*** PROVIDED DATA ***

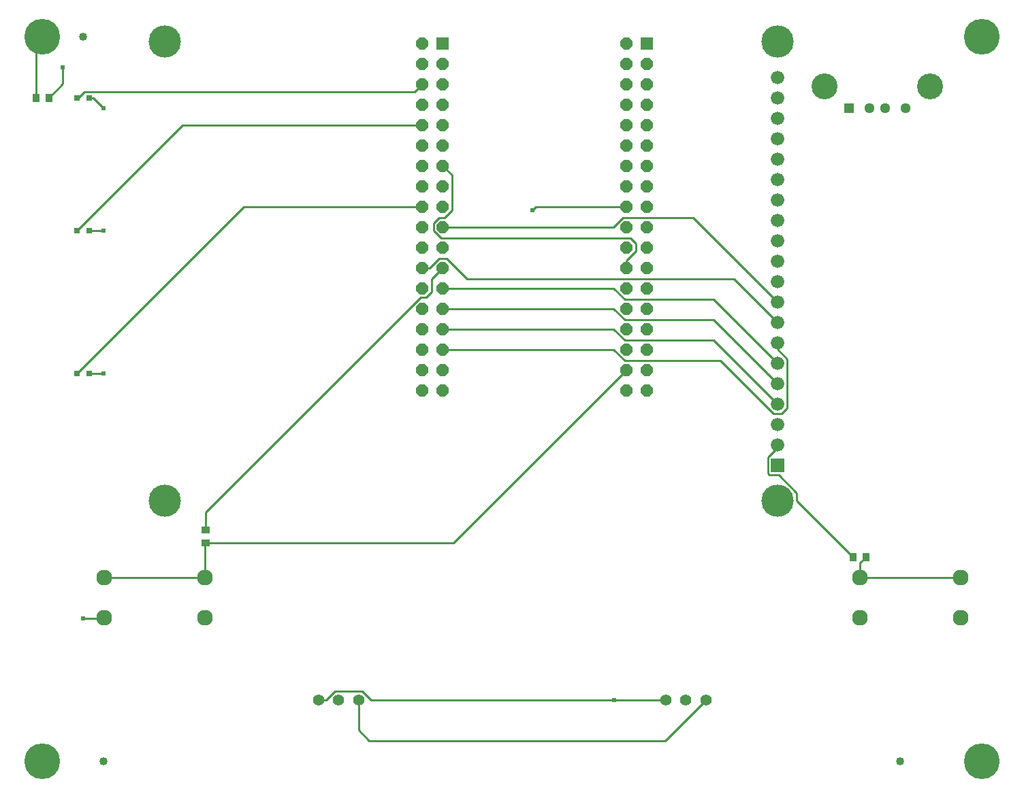
<source format=gbr>
G04 EAGLE Gerber RS-274X export*
G75*
%MOMM*%
%FSLAX34Y34*%
%LPD*%
%INTop Copper*%
%IPPOS*%
%AMOC8*
5,1,8,0,0,1.08239X$1,22.5*%
G01*
%ADD10R,0.800000X0.800000*%
%ADD11C,1.016000*%
%ADD12C,4.445000*%
%ADD13C,1.400000*%
%ADD14R,0.949959X1.031241*%
%ADD15R,1.031241X0.949959*%
%ADD16R,1.676400X1.676400*%
%ADD17C,1.676400*%
%ADD18C,4.016000*%
%ADD19C,1.960000*%
%ADD20R,1.524000X1.524000*%
%ADD21P,1.649562X8X292.500000*%
%ADD22R,1.288000X1.288000*%
%ADD23C,1.288000*%
%ADD24C,3.220000*%
%ADD25C,0.254000*%
%ADD26C,0.609600*%


D10*
X94100Y533400D03*
X109100Y533400D03*
X94100Y711200D03*
X109100Y711200D03*
X94100Y876300D03*
X109100Y876300D03*
D11*
X101600Y952500D03*
X1117600Y50800D03*
X127000Y50800D03*
D12*
X50800Y50800D03*
X1219200Y50800D03*
X1219200Y952500D03*
X50800Y952500D03*
D13*
X394100Y127000D03*
X419100Y127000D03*
X444100Y127000D03*
X825900Y127000D03*
X850900Y127000D03*
X875900Y127000D03*
D14*
X42799Y876300D03*
X58801Y876300D03*
D15*
X254000Y322199D03*
X254000Y338201D03*
D14*
X1074801Y304800D03*
X1058799Y304800D03*
D16*
X965200Y419100D03*
D17*
X965200Y444500D03*
X965200Y469900D03*
X965200Y495300D03*
X965200Y520700D03*
X965200Y546100D03*
X965200Y571500D03*
X965200Y596900D03*
X965200Y622300D03*
X965200Y647700D03*
X965200Y673100D03*
X965200Y698500D03*
X965200Y723900D03*
X965200Y749300D03*
X965200Y774700D03*
X965200Y800100D03*
X965200Y825500D03*
X965200Y850900D03*
X965200Y876300D03*
X965200Y901700D03*
D18*
X965200Y374650D03*
X965200Y946150D03*
X203200Y374650D03*
X203200Y946150D03*
D19*
X1192800Y279000D03*
X1192800Y229000D03*
X1067800Y229000D03*
X1067800Y279000D03*
X253000Y279000D03*
X253000Y229000D03*
X128000Y229000D03*
X128000Y279000D03*
D20*
X802900Y944200D03*
D21*
X777500Y944200D03*
X802900Y918800D03*
X777500Y918800D03*
X802900Y893400D03*
X777500Y893400D03*
X802900Y868000D03*
X777500Y868000D03*
X802900Y842600D03*
X777500Y842600D03*
X802900Y817200D03*
X777500Y817200D03*
X802900Y791800D03*
X777500Y791800D03*
X802900Y766400D03*
X777500Y766400D03*
X802900Y741000D03*
X777500Y741000D03*
X802900Y715600D03*
X777500Y715600D03*
X802900Y690200D03*
X777500Y690200D03*
X802900Y664800D03*
X777500Y664800D03*
X802900Y639400D03*
X777500Y639400D03*
X802900Y614000D03*
X777500Y614000D03*
X802900Y588600D03*
X777500Y588600D03*
X802900Y563200D03*
X777500Y563200D03*
X802900Y537800D03*
X777500Y537800D03*
X802900Y512400D03*
X777500Y512400D03*
D20*
X548900Y944200D03*
D21*
X523500Y944200D03*
X548900Y918800D03*
X523500Y918800D03*
X548900Y893400D03*
X523500Y893400D03*
X548900Y868000D03*
X523500Y868000D03*
X548900Y842600D03*
X523500Y842600D03*
X548900Y817200D03*
X523500Y817200D03*
X548900Y791800D03*
X523500Y791800D03*
X548900Y766400D03*
X523500Y766400D03*
X548900Y741000D03*
X523500Y741000D03*
X548900Y715600D03*
X523500Y715600D03*
X548900Y690200D03*
X523500Y690200D03*
X548900Y664800D03*
X523500Y664800D03*
X548900Y639400D03*
X523500Y639400D03*
X548900Y614000D03*
X523500Y614000D03*
X548900Y588600D03*
X523500Y588600D03*
X548900Y563200D03*
X523500Y563200D03*
X548900Y537800D03*
X523500Y537800D03*
X548900Y512400D03*
X523500Y512400D03*
D22*
X1054100Y863600D03*
D23*
X1079100Y863600D03*
X1099100Y863600D03*
X1124100Y863600D03*
D24*
X1023400Y890700D03*
X1154800Y890700D03*
D25*
X109100Y876300D02*
X107488Y876300D01*
X128000Y229000D02*
X127600Y228600D01*
X101600Y228600D01*
D26*
X101600Y228600D03*
D25*
X109100Y533400D02*
X127000Y533400D01*
D26*
X127000Y533400D03*
D25*
X127000Y711200D02*
X109100Y711200D01*
D26*
X127000Y711200D03*
D25*
X114300Y876300D02*
X109100Y876300D01*
X114300Y876300D02*
X127000Y863600D01*
D26*
X127000Y863600D03*
D25*
X76200Y893699D02*
X58801Y876300D01*
X76200Y893699D02*
X76200Y914400D01*
D26*
X76200Y914400D03*
D25*
X885870Y574630D02*
X965200Y495300D01*
X775306Y574630D02*
X761336Y588600D01*
X548900Y588600D01*
X775306Y574630D02*
X885870Y574630D01*
X885870Y600030D02*
X965200Y520700D01*
X775306Y600030D02*
X761336Y614000D01*
X548900Y614000D01*
X775306Y600030D02*
X885870Y600030D01*
X885870Y625430D02*
X965200Y546100D01*
X775306Y625430D02*
X761336Y639400D01*
X548900Y639400D01*
X775306Y625430D02*
X885870Y625430D01*
X960150Y483108D02*
X970250Y483108D01*
X977392Y490250D01*
X965200Y563342D02*
X965200Y571500D01*
X965200Y563342D02*
X977392Y551150D01*
X960150Y483108D02*
X894028Y549230D01*
X977392Y551150D02*
X977392Y490250D01*
X775306Y549230D02*
X761336Y563200D01*
X548900Y563200D01*
X775306Y549230D02*
X894028Y549230D01*
X825900Y127000D02*
X762000Y127000D01*
D26*
X762000Y127000D03*
X660400Y736600D03*
D25*
X664800Y741000D01*
X777500Y741000D01*
X403812Y127000D02*
X394100Y127000D01*
X459388Y127000D02*
X762000Y127000D01*
X414622Y137810D02*
X403812Y127000D01*
X448578Y137810D02*
X459388Y127000D01*
X448578Y137810D02*
X414622Y137810D01*
X911270Y650830D02*
X965200Y596900D01*
X553635Y676230D02*
X544166Y676230D01*
X532736Y664800D01*
X523500Y664800D01*
X553635Y676230D02*
X579035Y650830D01*
X911270Y650830D01*
X965200Y622300D02*
X860470Y727030D01*
X772766Y727030D01*
X761336Y715600D01*
X548900Y715600D01*
X301700Y741000D02*
X94100Y533400D01*
X301700Y741000D02*
X523500Y741000D01*
X225500Y842600D02*
X94100Y711200D01*
X225500Y842600D02*
X523500Y842600D01*
X95712Y876300D02*
X94100Y876300D01*
X95712Y876300D02*
X103522Y884110D01*
X514210Y884110D02*
X523500Y893400D01*
X514210Y884110D02*
X103522Y884110D01*
X1067800Y279000D02*
X1192800Y279000D01*
X1067800Y279000D02*
X1067800Y297799D01*
X1074801Y304800D01*
X534930Y634666D02*
X528235Y627970D01*
X534930Y650830D02*
X548900Y664800D01*
X534930Y650830D02*
X534930Y634666D01*
X528235Y627970D02*
X521306Y627970D01*
X965200Y444500D02*
X965200Y441252D01*
X254000Y360665D02*
X254000Y338201D01*
X254000Y360665D02*
X521306Y627970D01*
X989090Y374509D02*
X1058799Y304800D01*
X989090Y374509D02*
X989090Y384546D01*
X955240Y406908D02*
X953008Y409140D01*
X953008Y429060D01*
X965200Y441252D01*
X966728Y406908D02*
X989090Y384546D01*
X966728Y406908D02*
X955240Y406908D01*
X254000Y322199D02*
X253000Y323199D01*
X253000Y279400D01*
X253000Y279000D01*
X561899Y322199D02*
X777500Y537800D01*
X561899Y322199D02*
X254000Y322199D01*
X253000Y279400D02*
X252600Y279000D01*
X128000Y279000D01*
X537470Y720335D02*
X544166Y727030D01*
X537470Y720335D02*
X537470Y710866D01*
X782235Y701630D02*
X788930Y694935D01*
X788930Y685466D01*
X560330Y780370D02*
X548900Y791800D01*
X560330Y780370D02*
X560330Y736266D01*
X551095Y727030D01*
X544166Y727030D01*
X537470Y710866D02*
X546706Y701630D01*
X782235Y701630D01*
X777500Y674036D02*
X777500Y664800D01*
X777500Y674036D02*
X788930Y685466D01*
X444100Y127000D02*
X444100Y89300D01*
X457200Y76200D01*
X825100Y76200D01*
X875900Y127000D01*
X42799Y876300D02*
X42799Y944499D01*
X50800Y952500D01*
M02*

</source>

*** End of PROVIDED DATA ***

● EXERCISE DETAILS
Output the lines above exactly, but only those between the line holding "X1074801Y304800D03*" and the line holding "X965200Y647700D03*", inclusive.

● REPLY TO THE TASK
X1074801Y304800D03*
X1058799Y304800D03*
D16*
X965200Y419100D03*
D17*
X965200Y444500D03*
X965200Y469900D03*
X965200Y495300D03*
X965200Y520700D03*
X965200Y546100D03*
X965200Y571500D03*
X965200Y596900D03*
X965200Y622300D03*
X965200Y647700D03*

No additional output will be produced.